The assets of a revocable trust are considered "an available asset of the individual." UPM § 4030.08(E)(1). The record owner of an asset "is considered the legal owner unless the [individual] establishes otherwise, with clear and convincing evidence." UPM § 4010.05 (A)(1).
The burden is on the "institutionalized individual" to provide "clear and convincing evidence" that the transfer of an asset "was made exclusively for a purpose other than qualifying for assistance" or they "intended to dispose of the asset at fair market value." UPM § 3028.10(E)(F). A transfer from a revocable trust is subject to a sixty month look back period. UPM § 3028.05(C)(3). CT Page 8433
The FHO concluded that the plaintiff "failed to establish by clear and convincing evidence that she was not the legal and record owner of the funds in her living trust that were derived from the sale of her interests in real property." (Final Decision, ROR, p. Additionally, the FHO found that transfer of the funds to the descendant husband's testamentary trust was made without the receipt of fair market value and within days of her medicaid application. (Final Decision, ROR pp. 100-101.) The FHO evaluated the plaintiff's argument that her intention was to convey all her interest in the property on April 3, 1999, but was prevented from doing so by scrivener's error. The FHO did not find this position to be credible. (Final Decision, ROR, p. 101).
The role of the trial court in this appeal is not to retry the case or substitute its own judgment for that of DSS. Rather, the court must sustain the agency's factual determinations and affirm its decision if there is substantial evidence in the record taken as a whole to support it. Salmon v. Department of Public Health and Addiction Services,58 Conn. App. 642, 660-661 (2000), cert. granted on other grounds254 Conn. 926 (2000).

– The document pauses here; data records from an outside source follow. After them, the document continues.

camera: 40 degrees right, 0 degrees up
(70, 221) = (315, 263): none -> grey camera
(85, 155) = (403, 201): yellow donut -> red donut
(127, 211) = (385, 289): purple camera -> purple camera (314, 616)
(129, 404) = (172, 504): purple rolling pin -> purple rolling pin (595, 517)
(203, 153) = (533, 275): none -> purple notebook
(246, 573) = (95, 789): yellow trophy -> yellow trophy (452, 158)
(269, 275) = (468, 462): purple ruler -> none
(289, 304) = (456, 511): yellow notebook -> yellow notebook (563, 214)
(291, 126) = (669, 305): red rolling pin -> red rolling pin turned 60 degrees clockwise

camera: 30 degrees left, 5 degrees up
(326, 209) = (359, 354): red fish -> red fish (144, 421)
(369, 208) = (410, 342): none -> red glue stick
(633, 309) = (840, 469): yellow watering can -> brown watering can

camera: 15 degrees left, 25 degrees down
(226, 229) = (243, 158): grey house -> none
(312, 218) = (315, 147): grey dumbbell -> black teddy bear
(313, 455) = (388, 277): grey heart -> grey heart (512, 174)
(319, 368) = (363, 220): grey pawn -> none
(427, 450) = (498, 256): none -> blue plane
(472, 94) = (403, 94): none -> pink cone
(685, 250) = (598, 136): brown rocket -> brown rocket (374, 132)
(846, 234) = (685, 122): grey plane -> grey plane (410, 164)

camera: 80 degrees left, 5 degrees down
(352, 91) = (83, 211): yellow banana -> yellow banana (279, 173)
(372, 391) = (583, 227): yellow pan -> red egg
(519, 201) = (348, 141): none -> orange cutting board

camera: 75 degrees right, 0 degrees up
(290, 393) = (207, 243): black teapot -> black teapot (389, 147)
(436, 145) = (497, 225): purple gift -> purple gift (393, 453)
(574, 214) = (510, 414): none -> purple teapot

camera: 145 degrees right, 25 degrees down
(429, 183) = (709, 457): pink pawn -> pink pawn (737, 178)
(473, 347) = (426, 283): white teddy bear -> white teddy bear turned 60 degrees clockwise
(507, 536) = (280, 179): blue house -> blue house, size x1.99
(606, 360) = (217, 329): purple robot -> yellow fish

The court finds that the record contains substantial evidence which the FHO chose to credit to support its findings. "The question is not whether the trial court would have reached the same conclusion but whether the record . . . supports the action taken." Hospital of St. Raphael v.Commission on Hospitals and Health Care 182 Conn. 314, 318 (1980). Finally, the court finds that the FHO correctly applied the law to the facts. "Conclusions of law reached by the administrative agency must stand if the court determines that they resulted from a correct application of the law to the facts found and could reasonably and logically follow from such facts." O'Callaghan v. Commissioner of SocialServices, 53 Conn. App. 191, 203 (1999).
Accordingly, the August 11, 2000 decision is affirmed and the appeal is dismissed.
                             VI. Conclusion
For all the foregoing reasons set forth herein, the appeal from the FHO's August 11, 2000 final decision is ordered dismissed.